The row of shops and businesses from the railway line to the south-east corner of South Street and High Street were an important part of Wodonga’s commercial and social history. That part of High Street going north from the railway line to the NSW border was known as Sydney Street until the early 1950’s. In 1954 newspaper advertisements for The Terminus still shows their address as Sydney Street, Wodonga.
The South Street corner was the site of the first bank in Wodonga, the Bank of New South Wales, which opened in 1872 complete with Manager’s Residence.
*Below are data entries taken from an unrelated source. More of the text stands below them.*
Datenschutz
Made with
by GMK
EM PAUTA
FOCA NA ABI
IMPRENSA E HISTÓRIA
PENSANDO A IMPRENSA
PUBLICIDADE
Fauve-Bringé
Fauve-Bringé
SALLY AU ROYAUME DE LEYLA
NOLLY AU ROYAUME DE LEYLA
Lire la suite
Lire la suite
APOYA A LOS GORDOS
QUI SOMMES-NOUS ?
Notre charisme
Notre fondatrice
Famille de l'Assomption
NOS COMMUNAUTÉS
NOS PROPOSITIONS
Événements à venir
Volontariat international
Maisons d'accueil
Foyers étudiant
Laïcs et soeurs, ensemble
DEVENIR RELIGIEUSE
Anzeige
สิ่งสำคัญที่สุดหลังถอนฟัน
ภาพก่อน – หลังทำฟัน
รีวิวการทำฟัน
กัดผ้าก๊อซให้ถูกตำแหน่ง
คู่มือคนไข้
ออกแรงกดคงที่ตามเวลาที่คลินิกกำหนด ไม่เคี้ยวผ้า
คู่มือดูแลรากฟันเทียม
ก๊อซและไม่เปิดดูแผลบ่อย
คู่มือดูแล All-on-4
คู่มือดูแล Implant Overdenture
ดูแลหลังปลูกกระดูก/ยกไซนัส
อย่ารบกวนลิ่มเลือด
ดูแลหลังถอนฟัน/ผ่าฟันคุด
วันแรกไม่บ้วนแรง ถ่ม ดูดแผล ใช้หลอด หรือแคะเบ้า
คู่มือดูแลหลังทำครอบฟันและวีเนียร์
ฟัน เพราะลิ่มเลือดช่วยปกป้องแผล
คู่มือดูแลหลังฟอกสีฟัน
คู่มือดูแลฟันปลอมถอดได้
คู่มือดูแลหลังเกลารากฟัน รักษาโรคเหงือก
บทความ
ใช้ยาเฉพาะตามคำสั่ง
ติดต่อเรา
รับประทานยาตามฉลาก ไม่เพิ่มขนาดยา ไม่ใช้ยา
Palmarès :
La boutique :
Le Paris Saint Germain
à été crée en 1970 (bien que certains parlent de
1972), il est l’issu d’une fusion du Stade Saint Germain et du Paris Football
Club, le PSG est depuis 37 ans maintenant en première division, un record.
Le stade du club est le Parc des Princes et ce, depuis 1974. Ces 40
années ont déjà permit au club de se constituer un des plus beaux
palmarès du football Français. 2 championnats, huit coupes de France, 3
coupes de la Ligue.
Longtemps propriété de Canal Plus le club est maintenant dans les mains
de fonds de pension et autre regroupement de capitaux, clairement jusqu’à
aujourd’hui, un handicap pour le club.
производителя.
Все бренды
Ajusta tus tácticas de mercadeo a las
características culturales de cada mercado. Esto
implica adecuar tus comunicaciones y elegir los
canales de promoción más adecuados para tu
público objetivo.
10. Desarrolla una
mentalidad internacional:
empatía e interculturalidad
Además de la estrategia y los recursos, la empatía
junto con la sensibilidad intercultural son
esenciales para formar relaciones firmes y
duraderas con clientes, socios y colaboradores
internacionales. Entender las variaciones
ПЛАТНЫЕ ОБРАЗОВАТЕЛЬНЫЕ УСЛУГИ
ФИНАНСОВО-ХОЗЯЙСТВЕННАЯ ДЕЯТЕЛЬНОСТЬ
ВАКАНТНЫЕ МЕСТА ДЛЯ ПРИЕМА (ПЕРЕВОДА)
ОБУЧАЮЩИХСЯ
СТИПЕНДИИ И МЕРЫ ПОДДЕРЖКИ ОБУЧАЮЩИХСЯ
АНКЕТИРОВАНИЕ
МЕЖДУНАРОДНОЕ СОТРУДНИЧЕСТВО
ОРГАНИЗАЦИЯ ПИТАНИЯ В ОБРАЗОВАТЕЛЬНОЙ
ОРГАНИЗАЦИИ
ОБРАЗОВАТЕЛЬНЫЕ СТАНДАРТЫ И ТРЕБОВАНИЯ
The building was extended in 1889 and again in 1898 before a new building was erected in 1906 and remodelled in 1969. Since its banking days it has housed a video shop and more recently a travel agency.
Many of the shops incorporated a residence. Rates records reveal that many of the allotments/buildings were occupied by more than one business.
In the early 1900’s, coming south, De Gruchy the chemist had the next shop, this was taken over by John McSwiney who was there until 1967, then William Moulder the saddler. Next was Mendal Friedman selling millinery, underclothing and fancy goods. Then came George Leighton, who was also a Councillor, with a general store, stocking groceries, ironmongery, drapery, crockeryware, boots and shoes. Next was Franz Geordes the bootmaker
Right in the centre of the block was Elizabeth Tubb running a newsagency. Elizabeth was one of the 38 Wodonga women who signed the Women’s Suffrage Petition in 1891 seeking the right for women to vote on equal terms with men. Later the newsagency moved one shop north and this became Phillips newsagency.
The centre allotment was purchased by S. Green who had the existing building demolished and he built the first two storey business in the street, opening the “Rose Marie” café in 1939. Apart from cooked meals it sold fish, fresh and smoked, fruit, confectionery, vegetables and small goods. This business had a number of subsequent owners before it became Alljoy Chinese restaurant.
South of that to the railway line appears to have been some empty allotments until J Mann & Son built their first store in 1921, and later expanded to the rear and to the side.